▶ What you should do
Output exactly the lines below, starting with the line that has "right shoulder: (198, 175)" and going on through the line that has "left elbow: (243, 225)", both included, and no other lines.

Top of Provided information

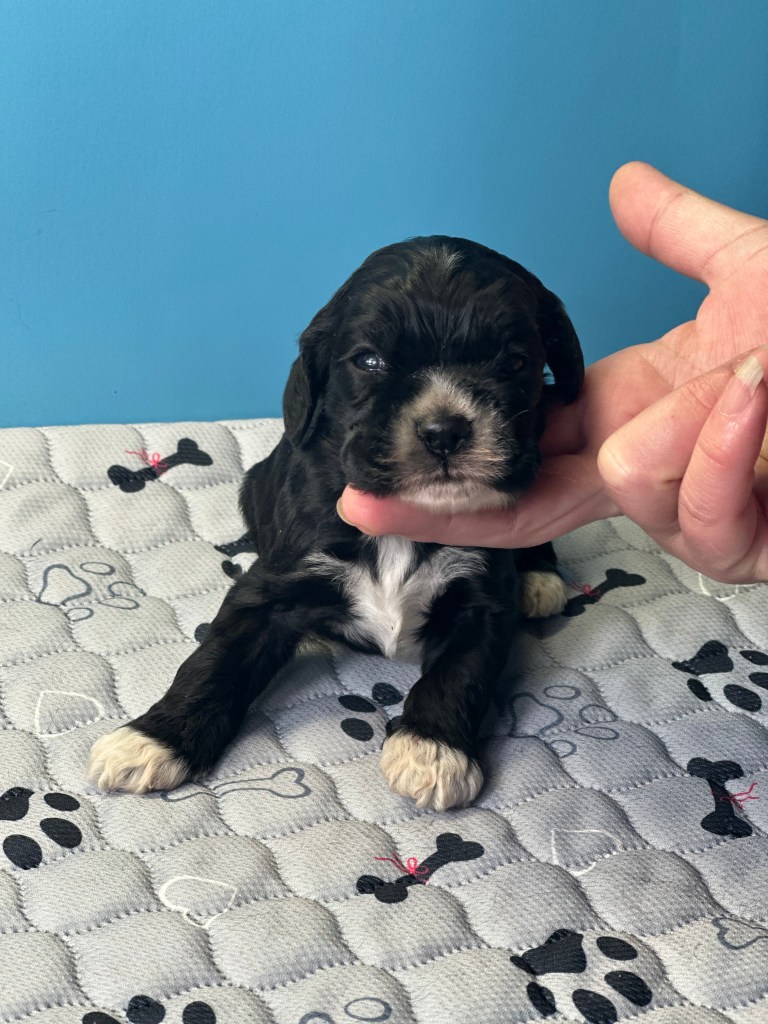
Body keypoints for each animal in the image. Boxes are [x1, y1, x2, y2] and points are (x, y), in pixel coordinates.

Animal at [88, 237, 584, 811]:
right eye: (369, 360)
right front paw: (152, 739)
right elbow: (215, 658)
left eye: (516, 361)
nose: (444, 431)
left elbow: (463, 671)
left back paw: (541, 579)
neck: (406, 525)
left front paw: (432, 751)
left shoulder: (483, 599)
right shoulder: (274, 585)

Bottom of Provided information
Top of Provided information

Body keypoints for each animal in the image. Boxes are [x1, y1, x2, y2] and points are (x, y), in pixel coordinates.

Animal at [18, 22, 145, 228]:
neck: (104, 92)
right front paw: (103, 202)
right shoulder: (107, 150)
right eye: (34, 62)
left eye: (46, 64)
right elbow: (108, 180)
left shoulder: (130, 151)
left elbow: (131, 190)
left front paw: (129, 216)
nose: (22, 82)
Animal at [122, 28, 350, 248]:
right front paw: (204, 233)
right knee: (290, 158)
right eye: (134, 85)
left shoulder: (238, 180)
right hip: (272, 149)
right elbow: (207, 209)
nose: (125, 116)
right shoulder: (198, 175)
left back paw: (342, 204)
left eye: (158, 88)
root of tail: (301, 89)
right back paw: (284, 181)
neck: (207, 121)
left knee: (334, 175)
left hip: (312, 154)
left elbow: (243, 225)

Bottom of Provided information
Top of Provided information

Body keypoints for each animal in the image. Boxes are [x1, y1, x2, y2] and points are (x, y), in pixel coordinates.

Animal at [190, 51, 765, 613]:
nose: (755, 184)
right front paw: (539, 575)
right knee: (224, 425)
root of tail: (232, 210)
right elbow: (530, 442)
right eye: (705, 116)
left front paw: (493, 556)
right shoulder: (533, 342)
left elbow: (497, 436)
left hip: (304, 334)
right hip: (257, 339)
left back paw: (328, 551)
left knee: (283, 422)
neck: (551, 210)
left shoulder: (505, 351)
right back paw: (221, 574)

Bottom of Provided information

▶ Response area
right shoulder: (198, 175)
left back paw: (342, 204)
left eye: (158, 88)
root of tail: (301, 89)
right back paw: (284, 181)
neck: (207, 121)
left knee: (334, 175)
left hip: (312, 154)
left elbow: (243, 225)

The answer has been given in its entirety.